Transcribed page contents:
--- --- ---

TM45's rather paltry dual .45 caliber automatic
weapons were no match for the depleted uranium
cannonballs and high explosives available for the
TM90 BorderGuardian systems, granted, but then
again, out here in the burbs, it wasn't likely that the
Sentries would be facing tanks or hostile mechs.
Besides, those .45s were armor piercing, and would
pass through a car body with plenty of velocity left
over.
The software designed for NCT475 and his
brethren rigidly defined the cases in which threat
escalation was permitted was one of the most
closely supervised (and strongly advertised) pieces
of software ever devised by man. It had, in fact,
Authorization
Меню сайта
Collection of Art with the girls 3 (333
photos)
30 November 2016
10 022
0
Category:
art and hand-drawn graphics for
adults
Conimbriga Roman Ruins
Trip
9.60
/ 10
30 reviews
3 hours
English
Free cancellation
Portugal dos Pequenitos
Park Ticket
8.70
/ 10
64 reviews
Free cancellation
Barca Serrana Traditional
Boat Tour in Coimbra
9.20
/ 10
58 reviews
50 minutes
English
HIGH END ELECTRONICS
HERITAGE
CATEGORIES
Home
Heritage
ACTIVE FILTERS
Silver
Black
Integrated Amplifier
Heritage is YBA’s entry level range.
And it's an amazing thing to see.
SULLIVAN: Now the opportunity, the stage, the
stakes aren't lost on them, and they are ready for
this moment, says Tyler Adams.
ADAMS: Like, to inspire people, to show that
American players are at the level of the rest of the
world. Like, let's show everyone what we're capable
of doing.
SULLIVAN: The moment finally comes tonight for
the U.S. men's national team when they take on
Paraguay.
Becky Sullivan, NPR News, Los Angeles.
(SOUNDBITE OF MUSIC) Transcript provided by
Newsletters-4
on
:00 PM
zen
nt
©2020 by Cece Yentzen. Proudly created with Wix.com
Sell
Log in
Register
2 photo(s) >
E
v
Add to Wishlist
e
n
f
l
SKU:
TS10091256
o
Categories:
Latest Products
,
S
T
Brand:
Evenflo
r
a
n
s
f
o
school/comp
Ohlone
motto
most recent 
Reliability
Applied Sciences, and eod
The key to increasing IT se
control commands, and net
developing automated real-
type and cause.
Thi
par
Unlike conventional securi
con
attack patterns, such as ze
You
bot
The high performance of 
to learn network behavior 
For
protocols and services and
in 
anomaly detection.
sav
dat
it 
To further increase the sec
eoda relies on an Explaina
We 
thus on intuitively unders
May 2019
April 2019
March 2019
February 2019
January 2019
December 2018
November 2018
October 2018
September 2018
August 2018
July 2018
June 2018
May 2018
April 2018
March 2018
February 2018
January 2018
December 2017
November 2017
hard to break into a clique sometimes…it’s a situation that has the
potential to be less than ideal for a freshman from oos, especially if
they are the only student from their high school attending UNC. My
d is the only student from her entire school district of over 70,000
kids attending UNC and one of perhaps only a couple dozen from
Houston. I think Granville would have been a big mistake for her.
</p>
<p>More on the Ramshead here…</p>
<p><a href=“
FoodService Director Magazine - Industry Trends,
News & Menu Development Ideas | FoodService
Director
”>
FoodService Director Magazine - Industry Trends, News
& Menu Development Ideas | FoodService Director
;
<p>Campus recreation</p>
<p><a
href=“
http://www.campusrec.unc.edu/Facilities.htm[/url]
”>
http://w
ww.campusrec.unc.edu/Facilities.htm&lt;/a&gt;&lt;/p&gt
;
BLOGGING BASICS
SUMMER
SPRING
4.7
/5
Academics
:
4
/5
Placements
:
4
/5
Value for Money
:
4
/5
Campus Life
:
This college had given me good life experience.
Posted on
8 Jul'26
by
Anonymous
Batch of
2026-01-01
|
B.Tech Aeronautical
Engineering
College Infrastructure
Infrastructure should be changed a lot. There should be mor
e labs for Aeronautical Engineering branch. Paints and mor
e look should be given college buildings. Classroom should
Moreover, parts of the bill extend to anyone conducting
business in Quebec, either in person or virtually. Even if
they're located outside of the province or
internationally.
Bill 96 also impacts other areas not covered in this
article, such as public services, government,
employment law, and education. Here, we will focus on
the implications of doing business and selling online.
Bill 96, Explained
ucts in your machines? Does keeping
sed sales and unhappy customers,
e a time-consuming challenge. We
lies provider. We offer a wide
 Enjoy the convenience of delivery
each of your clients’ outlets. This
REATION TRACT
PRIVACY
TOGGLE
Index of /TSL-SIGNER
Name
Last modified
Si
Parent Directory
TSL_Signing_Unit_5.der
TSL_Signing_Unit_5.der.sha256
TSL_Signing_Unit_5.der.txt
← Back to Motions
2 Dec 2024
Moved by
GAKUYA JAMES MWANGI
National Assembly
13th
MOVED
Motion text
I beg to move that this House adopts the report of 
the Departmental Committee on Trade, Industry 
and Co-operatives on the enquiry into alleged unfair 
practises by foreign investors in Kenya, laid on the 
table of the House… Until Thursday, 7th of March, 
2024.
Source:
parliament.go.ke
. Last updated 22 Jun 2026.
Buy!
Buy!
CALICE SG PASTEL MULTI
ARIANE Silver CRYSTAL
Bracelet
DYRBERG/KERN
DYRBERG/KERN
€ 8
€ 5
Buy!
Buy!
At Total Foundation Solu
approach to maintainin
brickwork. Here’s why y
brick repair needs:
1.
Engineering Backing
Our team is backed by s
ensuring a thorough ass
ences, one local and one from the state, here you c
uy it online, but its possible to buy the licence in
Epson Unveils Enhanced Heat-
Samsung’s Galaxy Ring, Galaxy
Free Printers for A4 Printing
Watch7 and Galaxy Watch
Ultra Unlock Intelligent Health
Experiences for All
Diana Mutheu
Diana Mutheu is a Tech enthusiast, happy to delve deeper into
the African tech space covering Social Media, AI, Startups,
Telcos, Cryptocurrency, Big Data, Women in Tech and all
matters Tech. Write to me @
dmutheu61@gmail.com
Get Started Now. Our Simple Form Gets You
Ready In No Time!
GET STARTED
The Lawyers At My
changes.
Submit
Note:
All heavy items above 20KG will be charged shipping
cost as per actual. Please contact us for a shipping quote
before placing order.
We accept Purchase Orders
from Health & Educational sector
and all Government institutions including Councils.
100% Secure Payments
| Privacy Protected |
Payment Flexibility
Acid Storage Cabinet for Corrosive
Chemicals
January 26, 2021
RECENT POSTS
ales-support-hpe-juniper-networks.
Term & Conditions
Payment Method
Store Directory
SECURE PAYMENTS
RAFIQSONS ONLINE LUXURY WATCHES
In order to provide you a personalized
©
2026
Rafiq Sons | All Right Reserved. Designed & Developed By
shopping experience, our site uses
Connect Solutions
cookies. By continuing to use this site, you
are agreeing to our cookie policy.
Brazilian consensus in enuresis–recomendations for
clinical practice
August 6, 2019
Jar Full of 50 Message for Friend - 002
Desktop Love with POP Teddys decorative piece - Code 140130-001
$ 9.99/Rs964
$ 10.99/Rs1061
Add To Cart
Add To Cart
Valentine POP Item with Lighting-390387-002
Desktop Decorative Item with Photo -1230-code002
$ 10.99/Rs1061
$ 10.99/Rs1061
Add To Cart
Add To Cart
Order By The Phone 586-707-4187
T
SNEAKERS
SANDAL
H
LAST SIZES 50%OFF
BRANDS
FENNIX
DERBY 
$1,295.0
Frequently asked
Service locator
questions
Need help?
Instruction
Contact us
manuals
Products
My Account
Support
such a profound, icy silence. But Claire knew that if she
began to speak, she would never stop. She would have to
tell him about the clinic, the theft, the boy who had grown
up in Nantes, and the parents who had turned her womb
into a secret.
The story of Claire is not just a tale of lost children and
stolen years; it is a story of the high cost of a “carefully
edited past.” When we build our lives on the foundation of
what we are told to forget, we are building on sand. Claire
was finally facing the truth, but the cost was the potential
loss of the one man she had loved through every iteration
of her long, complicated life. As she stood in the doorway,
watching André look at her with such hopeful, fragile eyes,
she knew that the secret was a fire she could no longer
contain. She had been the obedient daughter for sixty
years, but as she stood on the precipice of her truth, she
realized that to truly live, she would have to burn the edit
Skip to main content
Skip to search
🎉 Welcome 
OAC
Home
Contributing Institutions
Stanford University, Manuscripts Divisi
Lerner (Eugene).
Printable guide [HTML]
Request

--- --- ---

Written task:
Could you copy every line in the records that holds "software"?

Solution to this exercise:
The software designed for NCT475 and his
of software ever devised by man. It had, in fact,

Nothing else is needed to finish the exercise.